As I was approaching Butedale this morning, a passing tug pulling a barge of sawdust called on the radio saying that he had seen a spirit bear about a mile ahead of me, and that it may still be on the beach when I get there. But it wasn't. That would have been very cool to see one of those rare beasts.
Tumbledown Butedale used to be a herring cannery and company town. It had plenty of electricity from 2 turbines powered by water from the lake a few hundred feet above town. Town amounted to about 15 buildings from separate dorms for Japanese, Chinese, native Americans and gringos, the factory, managers quarters, kitchen, store, etc. After the cannery closed, the town was abandoned except for a caretaker, and for some years there wasn't even a caretaker. Now the place is beyond repair. It's owned by someone in California, and Lou, the caretaker, has been there for 6 years.
Lou's a talker, by just about anyone's standards. He loves to tell stories. More than once during my overnight stay, I had to cut him short so I could go about my business. But what a kind heart he is. He was out on the dock to welcome me in and helped me lift the kayak onto the dock after I had unloaded it. He said I could pitch a tent anywhere I wanted, but most folks slept on the concrete deck of the pier, next to the work shed, welding station, and his wood stove supply. I loved it--flat and dry. What more could I want?

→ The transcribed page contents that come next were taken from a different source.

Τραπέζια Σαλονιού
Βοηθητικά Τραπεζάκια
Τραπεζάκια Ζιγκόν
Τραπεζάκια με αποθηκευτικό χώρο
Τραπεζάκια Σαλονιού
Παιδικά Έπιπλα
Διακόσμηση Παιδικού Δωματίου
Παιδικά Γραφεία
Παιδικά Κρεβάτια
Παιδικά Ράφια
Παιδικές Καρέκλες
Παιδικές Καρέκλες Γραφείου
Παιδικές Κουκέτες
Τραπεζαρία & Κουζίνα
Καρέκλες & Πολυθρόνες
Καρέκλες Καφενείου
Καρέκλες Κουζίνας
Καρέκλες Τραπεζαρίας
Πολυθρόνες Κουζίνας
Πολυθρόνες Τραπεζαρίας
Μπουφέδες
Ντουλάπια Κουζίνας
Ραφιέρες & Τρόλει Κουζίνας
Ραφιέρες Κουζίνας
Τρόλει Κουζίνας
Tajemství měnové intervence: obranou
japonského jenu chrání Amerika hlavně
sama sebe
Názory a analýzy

Lou went about answering questions of a couple from Seward, AK who, with their baby, stopped in about the same time I did. There was also a woman and her son from Seattle who had a nice looking wooden trawler. After they left, Lou busied himself with chores of which he had plenty--probably years worth. I set up camp and went exploring, snooping around the herring factory which for some reason had a couple bowling balls and a set of pins. I got 9 on the ball I threw. Then to the power house, or what's left of it, and a couple cabins Lou rents out for $20/night. The cabins are nothing special, but they have beds and a roof to keep you dry. Then up to the lake about a 20 minute hike up the hill behind Butedale. I'm sure that's the most exercise my quads have had in weeks.
The lake and the cascades into the bay were brimming after the rains we've had and with the snow still on the slopes above. I guessed the snow level in places to be about 1500 feet above sea level. I tried to follow a trail past the lake outlet to get a look across Graham Reach, but the trail was under water and I didn't feel like wading.
The evening I spent in Lou's place. He invited me to share his pasta with tomatoes and canned meat sauce, but I opted for one of my freeze-dried.
Lou has Sirius satellite radio when his friend in Kitimat pays his bills for him, and right now, he hasn't got service. When Lou's talking about people like his friend, he sounds like a character out of Deadwood--curses every 3 words. Lou also has hundreds of DVDs that he picked up at yard sales. It's an impressive collection.
He says he usually stays up til around midnight so I excused myself to go write in my journal and go to bed. Well, Lou needed to go out anyway so he and Bert, his dog, and the 2 cats came with me. I gave up on the journal and finally I was sitting in the tent flossing, brushing, making the bed--he finally said good-night as I was in my sleeping bag and laying my head down.